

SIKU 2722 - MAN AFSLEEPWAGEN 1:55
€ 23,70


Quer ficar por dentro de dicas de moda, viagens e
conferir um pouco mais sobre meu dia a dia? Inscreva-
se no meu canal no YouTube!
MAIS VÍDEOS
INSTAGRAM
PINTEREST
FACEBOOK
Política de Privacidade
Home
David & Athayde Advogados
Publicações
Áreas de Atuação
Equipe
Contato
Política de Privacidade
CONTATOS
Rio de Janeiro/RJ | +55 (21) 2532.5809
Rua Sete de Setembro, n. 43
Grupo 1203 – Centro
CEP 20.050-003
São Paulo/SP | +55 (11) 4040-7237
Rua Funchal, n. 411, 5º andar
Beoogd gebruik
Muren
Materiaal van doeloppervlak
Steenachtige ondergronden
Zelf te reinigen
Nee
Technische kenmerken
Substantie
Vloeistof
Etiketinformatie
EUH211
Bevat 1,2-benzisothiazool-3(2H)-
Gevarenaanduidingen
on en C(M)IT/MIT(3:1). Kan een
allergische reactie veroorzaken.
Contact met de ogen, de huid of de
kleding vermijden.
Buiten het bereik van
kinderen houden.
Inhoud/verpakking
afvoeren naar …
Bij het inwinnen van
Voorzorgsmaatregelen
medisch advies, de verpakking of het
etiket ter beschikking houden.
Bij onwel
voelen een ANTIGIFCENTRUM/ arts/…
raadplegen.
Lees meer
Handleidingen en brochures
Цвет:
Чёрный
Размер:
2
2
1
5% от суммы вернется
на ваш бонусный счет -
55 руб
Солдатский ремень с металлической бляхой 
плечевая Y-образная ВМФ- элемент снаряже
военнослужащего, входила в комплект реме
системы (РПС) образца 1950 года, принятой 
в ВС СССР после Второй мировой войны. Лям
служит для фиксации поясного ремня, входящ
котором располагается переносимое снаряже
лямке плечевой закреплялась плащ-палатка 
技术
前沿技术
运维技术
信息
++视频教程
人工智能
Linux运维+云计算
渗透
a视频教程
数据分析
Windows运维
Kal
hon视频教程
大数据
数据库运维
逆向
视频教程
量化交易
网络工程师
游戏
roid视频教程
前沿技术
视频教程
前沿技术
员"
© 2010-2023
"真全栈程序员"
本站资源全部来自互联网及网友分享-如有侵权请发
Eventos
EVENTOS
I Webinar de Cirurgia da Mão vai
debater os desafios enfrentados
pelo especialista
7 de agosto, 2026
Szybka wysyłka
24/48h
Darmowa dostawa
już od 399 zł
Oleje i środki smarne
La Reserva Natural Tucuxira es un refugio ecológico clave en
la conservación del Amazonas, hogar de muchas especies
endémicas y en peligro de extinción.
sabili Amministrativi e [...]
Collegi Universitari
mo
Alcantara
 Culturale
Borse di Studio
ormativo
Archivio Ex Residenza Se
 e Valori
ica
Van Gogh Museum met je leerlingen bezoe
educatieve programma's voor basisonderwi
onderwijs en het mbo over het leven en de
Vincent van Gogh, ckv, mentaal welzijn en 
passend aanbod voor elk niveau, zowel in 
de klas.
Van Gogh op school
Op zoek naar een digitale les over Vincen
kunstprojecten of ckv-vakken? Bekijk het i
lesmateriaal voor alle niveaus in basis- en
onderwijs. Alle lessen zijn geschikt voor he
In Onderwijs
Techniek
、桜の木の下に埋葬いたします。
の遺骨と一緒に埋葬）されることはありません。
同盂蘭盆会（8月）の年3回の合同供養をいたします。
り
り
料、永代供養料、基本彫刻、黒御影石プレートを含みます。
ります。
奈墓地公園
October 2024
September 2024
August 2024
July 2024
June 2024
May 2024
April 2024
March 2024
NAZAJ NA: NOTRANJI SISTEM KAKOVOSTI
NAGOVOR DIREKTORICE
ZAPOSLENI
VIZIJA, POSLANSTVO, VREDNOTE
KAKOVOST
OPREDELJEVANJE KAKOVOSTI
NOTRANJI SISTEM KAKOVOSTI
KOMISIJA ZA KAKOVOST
++++++++++
Work to be completed
Extract the text of every item above and reproduce each line verbatim, in its original order.

Answer for this exercise


SIKU 2722 - MAN AFSLEEPWAGEN 1:55
€ 23,70


Quer ficar por dentro de dicas de moda, viagens e
conferir um pouco mais sobre meu dia a dia? Inscreva-
se no meu canal no YouTube!
MAIS VÍDEOS
INSTAGRAM
PINTEREST
FACEBOOK
Política de Privacidade
Home
David & Athayde Advogados
Publicações
Áreas de Atuação
Equipe
Contato
Política de Privacidade
CONTATOS
Rio de Janeiro/RJ | +55 (21) 2532.5809
Rua Sete de Setembro, n. 43
Grupo 1203 – Centro
CEP 20.050-003
São Paulo/SP | +55 (11) 4040-7237
Rua Funchal, n. 411, 5º andar
Beoogd gebruik
Muren
Materiaal van doeloppervlak
Steenachtige ondergronden
Zelf te reinigen
Nee
Technische kenmerken
Substantie
Vloeistof
Etiketinformatie
EUH211
Bevat 1,2-benzisothiazool-3(2H)-
Gevarenaanduidingen
on en C(M)IT/MIT(3:1). Kan een
allergische reactie veroorzaken.
Contact met de ogen, de huid of de
kleding vermijden.
Buiten het bereik van
kinderen houden.
Inhoud/verpakking
afvoeren naar …
Bij het inwinnen van
Voorzorgsmaatregelen
medisch advies, de verpakking of het
etiket ter beschikking houden.
Bij onwel
voelen een ANTIGIFCENTRUM/ arts/…
raadplegen.
Lees meer
Handleidingen en brochures
Цвет:
Чёрный
Размер:
2
2
1
5% от суммы вернется
на ваш бонусный счет -
55 руб
Солдатский ремень с металлической бляхой 
плечевая Y-образная ВМФ- элемент снаряже
военнослужащего, входила в комплект реме
системы (РПС) образца 1950 года, принятой 
в ВС СССР после Второй мировой войны. Лям
служит для фиксации поясного ремня, входящ
котором располагается переносимое снаряже
лямке плечевой закреплялась плащ-палатка 
技术
前沿技术
运维技术
信息
++视频教程
人工智能
Linux运维+云计算
渗透
a视频教程
数据分析
Windows运维
Kal
hon视频教程
大数据
数据库运维
逆向
视频教程
量化交易
网络工程师
游戏
roid视频教程
前沿技术
视频教程
前沿技术
员"
© 2010-2023
"真全栈程序员"
本站资源全部来自互联网及网友分享-如有侵权请发
Eventos
EVENTOS
I Webinar de Cirurgia da Mão vai
debater os desafios enfrentados
pelo especialista
7 de agosto, 2026
Szybka wysyłka
24/48h
Darmowa dostawa
już od 399 zł
Oleje i środki smarne
La Reserva Natural Tucuxira es un refugio ecológico clave en
la conservación del Amazonas, hogar de muchas especies
endémicas y en peligro de extinción.
sabili Amministrativi e [...]
Collegi Universitari
mo
Alcantara
 Culturale
Borse di Studio
ormativo
Archivio Ex Residenza Se
 e Valori
ica
Van Gogh Museum met je leerlingen bezoe
educatieve programma's voor basisonderwi
onderwijs en het mbo over het leven en de
Vincent van Gogh, ckv, mentaal welzijn en 
passend aanbod voor elk niveau, zowel in 
de klas.
Van Gogh op school
Op zoek naar een digitale les over Vincen
kunstprojecten of ckv-vakken? Bekijk het i
lesmateriaal voor alle niveaus in basis- en
onderwijs. Alle lessen zijn geschikt voor he
In Onderwijs
Techniek
、桜の木の下に埋葬いたします。
の遺骨と一緒に埋葬）されることはありません。
同盂蘭盆会（8月）の年3回の合同供養をいたします。
り
り
料、永代供養料、基本彫刻、黒御影石プレートを含みます。
ります。
奈墓地公園
October 2024
September 2024
August 2024
July 2024
June 2024
May 2024
April 2024
March 2024
NAZAJ NA: NOTRANJI SISTEM KAKOVOSTI
NAGOVOR DIREKTORICE
ZAPOSLENI
VIZIJA, POSLANSTVO, VREDNOTE
KAKOVOST
OPREDELJEVANJE KAKOVOSTI
NOTRANJI SISTEM KAKOVOSTI
KOMISIJA ZA KAKOVOST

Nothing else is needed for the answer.